What to skip: - Endless charts nobody understands. If it takes a legend to explain, don’t include it. - Overly optimistic spin. If results are flat, say so—and suggest what to try next.

Pro tip:
Automate regular reporting in Crustdata, but give yourself space to add comments or context. Numbers alone rarely tell the whole story.

6. Avoid Common ABM Reporting Traps

You’ll see a lot of hype around ABM analytics—“AI-powered insights,” “360-degree views,” and so on. Most of it’s noise. Here’s what actually matters:

  • Don’t measure at the contact level only. ABM is about accounts. If you’re still counting leads, you’re missing the point.
  • Don’t ignore sales activity. Marketing touches are half the story. Make sure you’re pulling in sales meetings, calls, and deal notes.
  • Don’t overcomplicate. More data does not equal better insights. Focus on a handful of meaningful metrics.
  • Don’t chase every new feature.

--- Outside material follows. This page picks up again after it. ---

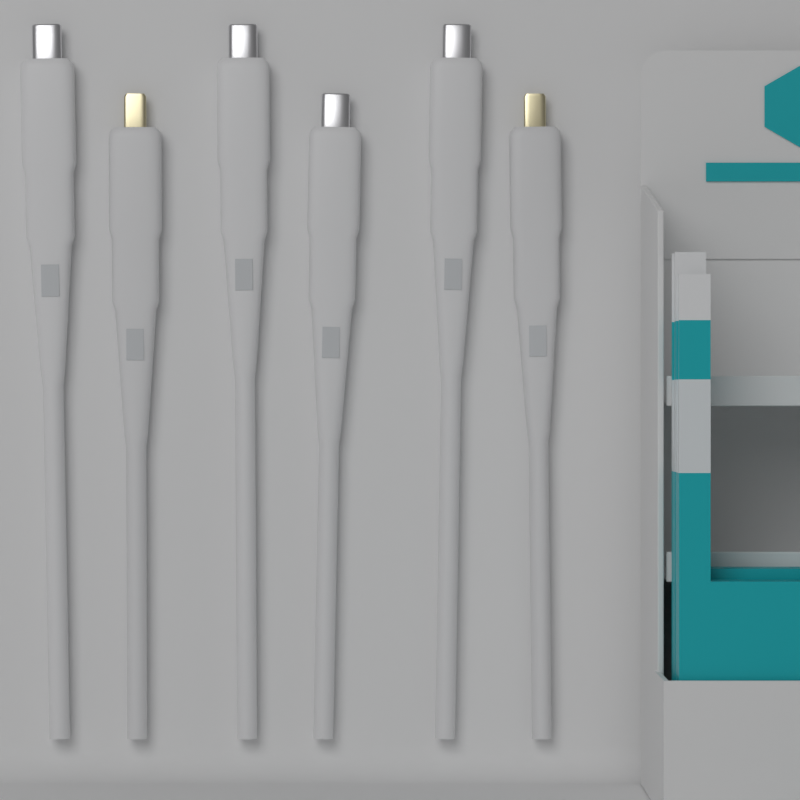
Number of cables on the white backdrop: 6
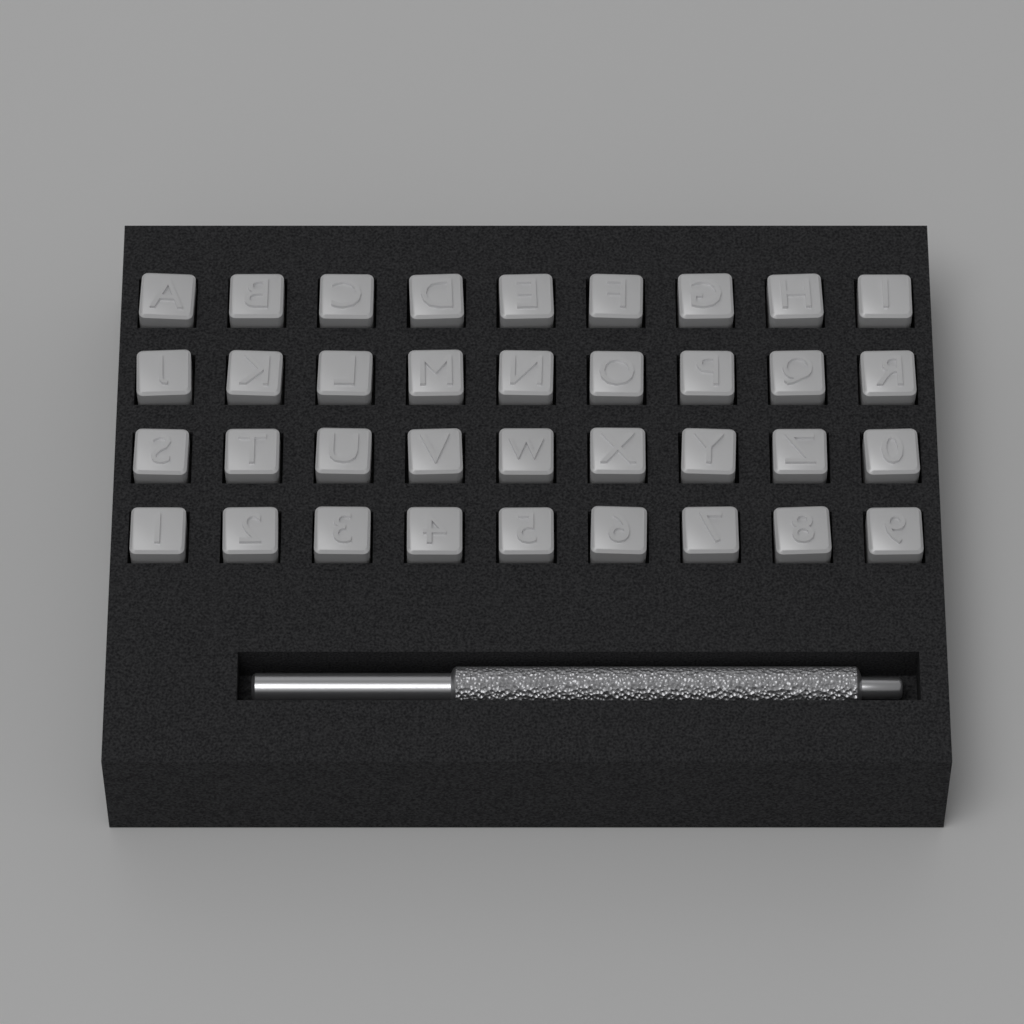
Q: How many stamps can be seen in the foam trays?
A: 36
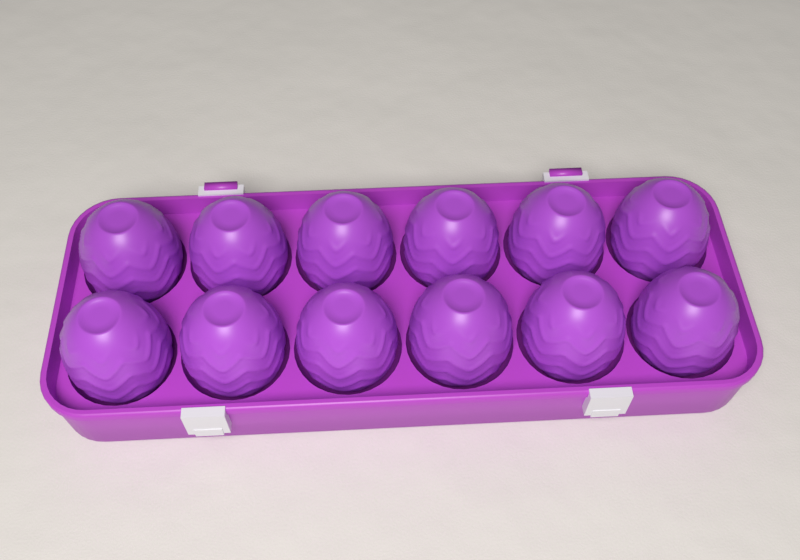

Crustdata has bells and whistles, but stick to the basics until you’ve mastered them.

7. Iterate and Improve

No ABM reporting setup is perfect out of the gate. Data will be messy. Metrics will need tweaking. That’s normal.

  • Check your dashboards monthly—are they still useful?
  • Get feedback from sales. Do the reports help them prioritize accounts?
  • Prune metrics that nobody cares about.
  • If something feels off, dig into the data. Don’t just trust the charts.

Summary: Keep It Simple, Stay Honest

Tracking and reporting on ABM with Crustdata isn’t magic, but it’s doable if you focus on what matters. Get your data straight, agree on what success looks like, and build simple dashboards that actually help you (and sales) do your jobs better. Skip the vanity metrics, ignore the hype, and keep improving. You’ll end up with reports you can trust—and, more importantly, act on.